* Abgedruckter Text *
Spezialisten bei der Arbeit: Der Turm der Kapellenkirche wird derzeit umfassend restauriert. Foto: Werner Schwenk

Sind 40 000 Euro Zuschuss für eine Sanierung, die 8,5 Millionen Euro kostet zu wenig? Ja, sagen einige Stadträte. Denn es geht um eine der Rottweiler Ikonen: den Turm der Kapellenkirche. Nein, sagt die Stadt und verweist auf die angespannte Finanzlage.

Rottweil - Die Sanierung der Kapellenkirche ist für die katholische Kirchengemeinde eine Mammutaufgabe. 8,5 Millionen Euro soll sie kosten. Die Stadt will die Gemeinde damit nicht alleine lassen und schlägt einen Zuschuss vor. 40 000 Euro sollen fließen, verteilt auf die Jahre 2022 und 2023. Doch der Betrag ist einigen Stadträten zu mickerig. Die Frage nach der Außenwirkung kommt auf. Doch die kann man auch ganz anders sehen.

* Aufgabe *
Geben Sie aus dem Artikel zur Kapellenkirche den Abschnitt wortgetreu wieder, der mit „Rottweil - Die“ einsetzt und sich bis „ganz anders sehen.“ erstreckt. Stützen Sie sich ausschließlich auf den Artikel zur Kapellenkirche.

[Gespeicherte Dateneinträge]
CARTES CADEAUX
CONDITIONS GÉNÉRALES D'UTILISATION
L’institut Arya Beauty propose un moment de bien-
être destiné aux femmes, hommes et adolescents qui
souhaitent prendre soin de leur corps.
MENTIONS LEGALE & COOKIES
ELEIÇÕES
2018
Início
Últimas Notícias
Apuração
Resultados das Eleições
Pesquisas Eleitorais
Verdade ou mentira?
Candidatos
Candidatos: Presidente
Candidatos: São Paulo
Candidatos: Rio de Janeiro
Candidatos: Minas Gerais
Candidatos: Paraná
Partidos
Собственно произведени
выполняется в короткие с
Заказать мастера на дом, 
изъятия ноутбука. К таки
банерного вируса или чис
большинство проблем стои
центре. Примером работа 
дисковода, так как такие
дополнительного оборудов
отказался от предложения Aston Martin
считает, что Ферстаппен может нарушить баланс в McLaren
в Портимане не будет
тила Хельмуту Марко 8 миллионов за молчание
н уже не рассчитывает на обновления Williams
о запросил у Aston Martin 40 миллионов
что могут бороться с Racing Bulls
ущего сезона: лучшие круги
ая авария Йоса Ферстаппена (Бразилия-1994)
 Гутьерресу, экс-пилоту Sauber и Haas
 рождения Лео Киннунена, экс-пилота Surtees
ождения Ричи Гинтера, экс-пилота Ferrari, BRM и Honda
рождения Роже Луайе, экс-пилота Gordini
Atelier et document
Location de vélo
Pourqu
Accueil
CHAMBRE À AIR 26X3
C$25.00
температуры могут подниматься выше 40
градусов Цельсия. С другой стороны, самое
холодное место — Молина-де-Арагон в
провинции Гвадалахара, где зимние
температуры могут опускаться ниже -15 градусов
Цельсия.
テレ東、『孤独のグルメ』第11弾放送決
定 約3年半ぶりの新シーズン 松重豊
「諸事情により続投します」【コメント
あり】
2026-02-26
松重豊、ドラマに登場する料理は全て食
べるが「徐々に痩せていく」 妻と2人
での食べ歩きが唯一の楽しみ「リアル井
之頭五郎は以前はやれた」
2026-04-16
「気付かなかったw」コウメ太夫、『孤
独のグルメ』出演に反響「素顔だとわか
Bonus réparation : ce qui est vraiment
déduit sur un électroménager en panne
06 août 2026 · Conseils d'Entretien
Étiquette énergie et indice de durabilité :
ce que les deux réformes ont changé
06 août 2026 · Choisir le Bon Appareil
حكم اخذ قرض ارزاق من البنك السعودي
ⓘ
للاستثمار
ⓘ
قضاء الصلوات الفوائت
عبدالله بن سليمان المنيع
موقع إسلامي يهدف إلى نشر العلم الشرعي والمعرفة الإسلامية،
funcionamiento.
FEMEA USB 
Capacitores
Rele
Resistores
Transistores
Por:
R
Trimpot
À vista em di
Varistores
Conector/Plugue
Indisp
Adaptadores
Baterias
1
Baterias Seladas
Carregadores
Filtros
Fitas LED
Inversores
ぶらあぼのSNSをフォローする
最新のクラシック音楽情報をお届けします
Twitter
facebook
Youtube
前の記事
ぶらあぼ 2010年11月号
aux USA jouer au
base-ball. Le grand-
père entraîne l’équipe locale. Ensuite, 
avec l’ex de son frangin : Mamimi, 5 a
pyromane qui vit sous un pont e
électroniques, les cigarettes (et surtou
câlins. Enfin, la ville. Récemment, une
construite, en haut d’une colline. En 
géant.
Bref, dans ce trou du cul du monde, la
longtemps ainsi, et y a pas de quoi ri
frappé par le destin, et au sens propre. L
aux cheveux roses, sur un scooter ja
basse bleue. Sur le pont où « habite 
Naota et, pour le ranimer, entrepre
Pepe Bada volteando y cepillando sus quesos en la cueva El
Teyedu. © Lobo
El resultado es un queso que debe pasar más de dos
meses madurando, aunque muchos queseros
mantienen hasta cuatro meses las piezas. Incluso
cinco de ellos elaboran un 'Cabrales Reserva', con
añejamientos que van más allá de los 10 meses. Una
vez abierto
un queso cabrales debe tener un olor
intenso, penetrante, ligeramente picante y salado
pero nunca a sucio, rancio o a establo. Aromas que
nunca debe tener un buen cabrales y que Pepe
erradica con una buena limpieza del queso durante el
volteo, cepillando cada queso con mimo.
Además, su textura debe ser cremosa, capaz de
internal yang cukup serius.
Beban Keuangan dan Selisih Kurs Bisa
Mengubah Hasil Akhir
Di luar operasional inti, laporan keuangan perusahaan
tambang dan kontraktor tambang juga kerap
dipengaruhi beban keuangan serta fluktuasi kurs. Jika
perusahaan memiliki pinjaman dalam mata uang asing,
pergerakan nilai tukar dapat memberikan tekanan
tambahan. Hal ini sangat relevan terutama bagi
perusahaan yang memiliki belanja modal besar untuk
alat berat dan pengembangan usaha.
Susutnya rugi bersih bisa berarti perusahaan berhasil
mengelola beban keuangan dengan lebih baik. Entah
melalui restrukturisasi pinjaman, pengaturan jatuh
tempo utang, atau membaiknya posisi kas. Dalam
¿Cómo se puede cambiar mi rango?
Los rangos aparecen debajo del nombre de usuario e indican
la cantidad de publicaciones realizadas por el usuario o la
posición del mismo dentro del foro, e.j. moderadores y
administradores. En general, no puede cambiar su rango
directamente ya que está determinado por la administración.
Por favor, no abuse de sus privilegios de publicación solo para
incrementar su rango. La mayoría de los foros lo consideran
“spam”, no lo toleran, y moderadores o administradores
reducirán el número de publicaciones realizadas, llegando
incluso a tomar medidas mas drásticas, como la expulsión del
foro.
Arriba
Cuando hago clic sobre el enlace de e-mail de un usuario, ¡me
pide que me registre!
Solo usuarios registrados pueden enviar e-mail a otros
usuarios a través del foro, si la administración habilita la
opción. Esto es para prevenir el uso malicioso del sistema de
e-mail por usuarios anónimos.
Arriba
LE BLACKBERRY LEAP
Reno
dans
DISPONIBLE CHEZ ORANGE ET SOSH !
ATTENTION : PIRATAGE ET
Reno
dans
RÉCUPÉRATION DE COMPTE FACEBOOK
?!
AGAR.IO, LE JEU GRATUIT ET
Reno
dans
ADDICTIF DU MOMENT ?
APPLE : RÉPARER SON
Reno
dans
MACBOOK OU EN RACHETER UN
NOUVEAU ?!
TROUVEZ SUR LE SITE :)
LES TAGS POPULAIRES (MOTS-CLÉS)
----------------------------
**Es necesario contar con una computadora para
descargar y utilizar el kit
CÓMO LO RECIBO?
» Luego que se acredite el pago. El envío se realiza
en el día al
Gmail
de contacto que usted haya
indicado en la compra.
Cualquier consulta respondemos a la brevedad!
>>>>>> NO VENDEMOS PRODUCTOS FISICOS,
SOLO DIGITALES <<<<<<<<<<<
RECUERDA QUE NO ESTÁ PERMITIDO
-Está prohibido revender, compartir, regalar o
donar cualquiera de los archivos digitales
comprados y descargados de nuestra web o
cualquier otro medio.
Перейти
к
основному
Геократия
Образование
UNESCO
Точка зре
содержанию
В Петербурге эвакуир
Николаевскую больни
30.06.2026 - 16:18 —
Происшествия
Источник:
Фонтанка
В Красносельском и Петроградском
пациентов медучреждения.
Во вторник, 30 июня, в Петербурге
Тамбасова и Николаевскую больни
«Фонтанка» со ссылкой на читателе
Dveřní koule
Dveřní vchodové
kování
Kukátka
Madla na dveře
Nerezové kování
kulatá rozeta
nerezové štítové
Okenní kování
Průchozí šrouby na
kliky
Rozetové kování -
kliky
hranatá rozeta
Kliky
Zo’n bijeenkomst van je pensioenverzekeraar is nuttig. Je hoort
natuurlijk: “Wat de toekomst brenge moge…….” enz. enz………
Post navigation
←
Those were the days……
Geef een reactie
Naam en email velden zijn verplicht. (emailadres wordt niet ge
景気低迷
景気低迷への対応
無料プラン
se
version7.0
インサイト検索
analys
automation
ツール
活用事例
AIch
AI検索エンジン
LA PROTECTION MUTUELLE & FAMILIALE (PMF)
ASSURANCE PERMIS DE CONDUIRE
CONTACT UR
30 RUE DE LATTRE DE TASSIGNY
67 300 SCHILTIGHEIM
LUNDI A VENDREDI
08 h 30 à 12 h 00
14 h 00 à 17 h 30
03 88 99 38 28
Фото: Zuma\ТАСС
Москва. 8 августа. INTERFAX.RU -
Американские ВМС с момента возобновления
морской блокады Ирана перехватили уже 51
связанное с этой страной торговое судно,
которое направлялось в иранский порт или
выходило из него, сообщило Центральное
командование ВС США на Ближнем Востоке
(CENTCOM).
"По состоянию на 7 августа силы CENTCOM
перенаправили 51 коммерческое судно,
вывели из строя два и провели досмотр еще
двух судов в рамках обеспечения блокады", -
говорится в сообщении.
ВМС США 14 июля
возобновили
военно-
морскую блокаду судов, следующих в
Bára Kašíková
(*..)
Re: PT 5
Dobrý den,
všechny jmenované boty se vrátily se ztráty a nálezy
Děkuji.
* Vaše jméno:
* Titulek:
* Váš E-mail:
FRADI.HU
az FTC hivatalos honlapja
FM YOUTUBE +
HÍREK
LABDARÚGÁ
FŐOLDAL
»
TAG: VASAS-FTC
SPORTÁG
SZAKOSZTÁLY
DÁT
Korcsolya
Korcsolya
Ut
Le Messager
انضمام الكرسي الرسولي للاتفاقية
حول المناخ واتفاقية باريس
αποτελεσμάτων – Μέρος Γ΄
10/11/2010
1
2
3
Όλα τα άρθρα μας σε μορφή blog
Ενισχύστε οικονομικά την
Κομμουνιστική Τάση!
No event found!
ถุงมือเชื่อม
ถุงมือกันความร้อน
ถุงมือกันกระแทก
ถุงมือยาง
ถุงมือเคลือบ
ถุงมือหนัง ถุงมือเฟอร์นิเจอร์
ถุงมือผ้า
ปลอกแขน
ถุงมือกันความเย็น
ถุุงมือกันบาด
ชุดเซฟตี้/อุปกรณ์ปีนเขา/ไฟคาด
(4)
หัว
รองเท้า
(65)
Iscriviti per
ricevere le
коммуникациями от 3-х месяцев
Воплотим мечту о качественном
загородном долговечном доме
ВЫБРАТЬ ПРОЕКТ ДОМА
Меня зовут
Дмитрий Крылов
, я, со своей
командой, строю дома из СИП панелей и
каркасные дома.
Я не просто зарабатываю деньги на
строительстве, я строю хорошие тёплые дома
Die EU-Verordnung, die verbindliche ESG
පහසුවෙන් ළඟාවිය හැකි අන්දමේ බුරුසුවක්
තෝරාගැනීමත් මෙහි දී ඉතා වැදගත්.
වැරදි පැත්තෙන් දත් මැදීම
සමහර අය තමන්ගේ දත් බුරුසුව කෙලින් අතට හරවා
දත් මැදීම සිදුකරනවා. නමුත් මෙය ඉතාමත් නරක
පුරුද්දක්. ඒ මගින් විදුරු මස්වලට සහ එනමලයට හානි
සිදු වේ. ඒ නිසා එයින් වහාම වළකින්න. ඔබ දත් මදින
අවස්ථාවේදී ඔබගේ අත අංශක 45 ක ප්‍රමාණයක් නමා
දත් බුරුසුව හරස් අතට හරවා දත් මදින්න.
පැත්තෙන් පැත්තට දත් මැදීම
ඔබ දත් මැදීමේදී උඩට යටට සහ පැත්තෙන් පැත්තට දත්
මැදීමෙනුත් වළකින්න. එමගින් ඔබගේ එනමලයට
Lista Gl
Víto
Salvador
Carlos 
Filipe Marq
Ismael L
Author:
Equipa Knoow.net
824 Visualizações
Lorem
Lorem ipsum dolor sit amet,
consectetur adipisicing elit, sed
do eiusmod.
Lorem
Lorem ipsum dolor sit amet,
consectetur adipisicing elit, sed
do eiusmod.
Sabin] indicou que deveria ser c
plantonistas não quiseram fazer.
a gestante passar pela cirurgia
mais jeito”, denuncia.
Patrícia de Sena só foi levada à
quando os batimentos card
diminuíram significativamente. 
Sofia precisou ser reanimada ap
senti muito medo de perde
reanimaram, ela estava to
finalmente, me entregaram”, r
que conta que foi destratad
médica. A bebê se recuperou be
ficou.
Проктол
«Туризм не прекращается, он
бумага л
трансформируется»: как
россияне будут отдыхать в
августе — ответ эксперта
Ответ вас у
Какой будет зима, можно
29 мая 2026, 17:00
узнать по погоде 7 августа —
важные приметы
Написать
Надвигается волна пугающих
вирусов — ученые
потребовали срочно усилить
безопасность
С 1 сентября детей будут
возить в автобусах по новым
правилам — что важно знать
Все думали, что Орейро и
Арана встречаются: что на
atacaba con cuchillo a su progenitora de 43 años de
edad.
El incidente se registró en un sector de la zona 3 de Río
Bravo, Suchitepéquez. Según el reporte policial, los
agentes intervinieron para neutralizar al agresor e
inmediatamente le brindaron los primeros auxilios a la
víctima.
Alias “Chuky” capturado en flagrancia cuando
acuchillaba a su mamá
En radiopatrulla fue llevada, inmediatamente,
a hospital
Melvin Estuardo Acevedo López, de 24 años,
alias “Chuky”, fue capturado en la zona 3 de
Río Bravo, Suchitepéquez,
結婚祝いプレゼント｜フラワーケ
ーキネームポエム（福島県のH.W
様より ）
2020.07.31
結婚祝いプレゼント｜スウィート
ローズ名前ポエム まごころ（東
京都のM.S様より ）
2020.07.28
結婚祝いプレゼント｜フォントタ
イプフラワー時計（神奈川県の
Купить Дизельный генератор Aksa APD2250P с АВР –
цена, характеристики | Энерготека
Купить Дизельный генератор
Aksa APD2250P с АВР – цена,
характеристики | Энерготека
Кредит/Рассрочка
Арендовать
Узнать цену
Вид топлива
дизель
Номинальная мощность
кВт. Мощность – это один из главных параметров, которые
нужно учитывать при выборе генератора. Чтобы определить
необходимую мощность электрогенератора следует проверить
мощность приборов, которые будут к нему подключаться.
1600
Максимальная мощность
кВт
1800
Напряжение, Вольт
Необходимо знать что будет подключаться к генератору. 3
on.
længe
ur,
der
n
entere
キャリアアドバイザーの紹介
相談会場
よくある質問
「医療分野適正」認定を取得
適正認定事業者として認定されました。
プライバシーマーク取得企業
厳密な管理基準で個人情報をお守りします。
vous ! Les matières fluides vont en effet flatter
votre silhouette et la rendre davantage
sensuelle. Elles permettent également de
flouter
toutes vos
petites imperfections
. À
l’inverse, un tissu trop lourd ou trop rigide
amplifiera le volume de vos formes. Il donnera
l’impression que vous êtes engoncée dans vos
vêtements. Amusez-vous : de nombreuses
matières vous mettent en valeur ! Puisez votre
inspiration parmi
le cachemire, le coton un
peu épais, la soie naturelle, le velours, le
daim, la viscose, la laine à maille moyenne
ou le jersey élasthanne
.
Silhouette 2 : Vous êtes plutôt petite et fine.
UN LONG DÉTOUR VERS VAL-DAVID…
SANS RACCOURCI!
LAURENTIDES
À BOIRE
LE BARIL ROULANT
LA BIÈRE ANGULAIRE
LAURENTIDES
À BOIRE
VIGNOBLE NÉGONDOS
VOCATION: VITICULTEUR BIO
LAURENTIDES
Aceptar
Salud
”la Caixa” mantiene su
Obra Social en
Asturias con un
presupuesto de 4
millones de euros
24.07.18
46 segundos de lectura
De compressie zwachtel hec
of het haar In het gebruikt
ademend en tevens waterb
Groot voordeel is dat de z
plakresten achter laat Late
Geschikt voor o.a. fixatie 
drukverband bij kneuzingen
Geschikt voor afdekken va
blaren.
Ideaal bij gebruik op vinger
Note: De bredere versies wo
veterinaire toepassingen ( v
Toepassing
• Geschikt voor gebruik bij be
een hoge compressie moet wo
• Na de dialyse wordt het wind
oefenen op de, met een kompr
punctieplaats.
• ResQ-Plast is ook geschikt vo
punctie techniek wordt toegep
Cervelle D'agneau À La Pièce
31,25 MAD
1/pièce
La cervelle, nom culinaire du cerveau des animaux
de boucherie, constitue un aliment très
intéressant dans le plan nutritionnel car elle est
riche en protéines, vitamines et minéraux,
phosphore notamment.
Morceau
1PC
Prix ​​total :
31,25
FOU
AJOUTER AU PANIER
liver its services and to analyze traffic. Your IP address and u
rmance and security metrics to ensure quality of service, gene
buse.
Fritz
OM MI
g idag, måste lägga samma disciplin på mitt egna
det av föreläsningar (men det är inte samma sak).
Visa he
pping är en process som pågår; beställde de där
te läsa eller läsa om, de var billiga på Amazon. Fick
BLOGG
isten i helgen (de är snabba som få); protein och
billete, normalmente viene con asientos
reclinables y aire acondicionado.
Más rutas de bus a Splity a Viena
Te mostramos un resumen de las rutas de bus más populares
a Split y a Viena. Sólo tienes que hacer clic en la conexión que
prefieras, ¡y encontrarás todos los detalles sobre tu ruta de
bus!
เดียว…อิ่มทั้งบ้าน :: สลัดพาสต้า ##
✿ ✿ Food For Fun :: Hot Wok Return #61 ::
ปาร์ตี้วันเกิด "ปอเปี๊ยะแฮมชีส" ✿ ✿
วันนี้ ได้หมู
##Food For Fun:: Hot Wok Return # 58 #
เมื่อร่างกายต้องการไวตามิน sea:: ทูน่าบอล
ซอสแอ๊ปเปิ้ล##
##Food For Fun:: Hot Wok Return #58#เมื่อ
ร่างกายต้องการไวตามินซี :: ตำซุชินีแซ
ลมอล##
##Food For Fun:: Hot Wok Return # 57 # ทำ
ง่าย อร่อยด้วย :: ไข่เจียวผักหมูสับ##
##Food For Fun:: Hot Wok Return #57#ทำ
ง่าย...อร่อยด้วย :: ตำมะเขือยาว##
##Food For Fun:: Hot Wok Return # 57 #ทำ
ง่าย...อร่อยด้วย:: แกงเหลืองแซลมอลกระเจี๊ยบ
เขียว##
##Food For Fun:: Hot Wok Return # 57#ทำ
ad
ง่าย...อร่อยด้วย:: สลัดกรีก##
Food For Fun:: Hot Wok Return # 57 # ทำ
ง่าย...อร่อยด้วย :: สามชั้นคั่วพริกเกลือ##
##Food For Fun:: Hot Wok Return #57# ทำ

* Lösung *
Rottweil - Die Sanierung der Kapellenkirche ist für die katholische Kirchengemeinde eine Mammutaufgabe. 8,5 Millionen Euro soll sie kosten. Die Stadt will die Gemeinde damit nicht alleine lassen und schlägt einen Zuschuss vor. 40 000 Euro sollen fließen, verteilt auf die Jahre 2022 und 2023. Doch der Betrag ist einigen Stadträten zu mickerig. Die Frage nach der Außenwirkung kommt auf. Doch die kann man auch ganz anders sehen.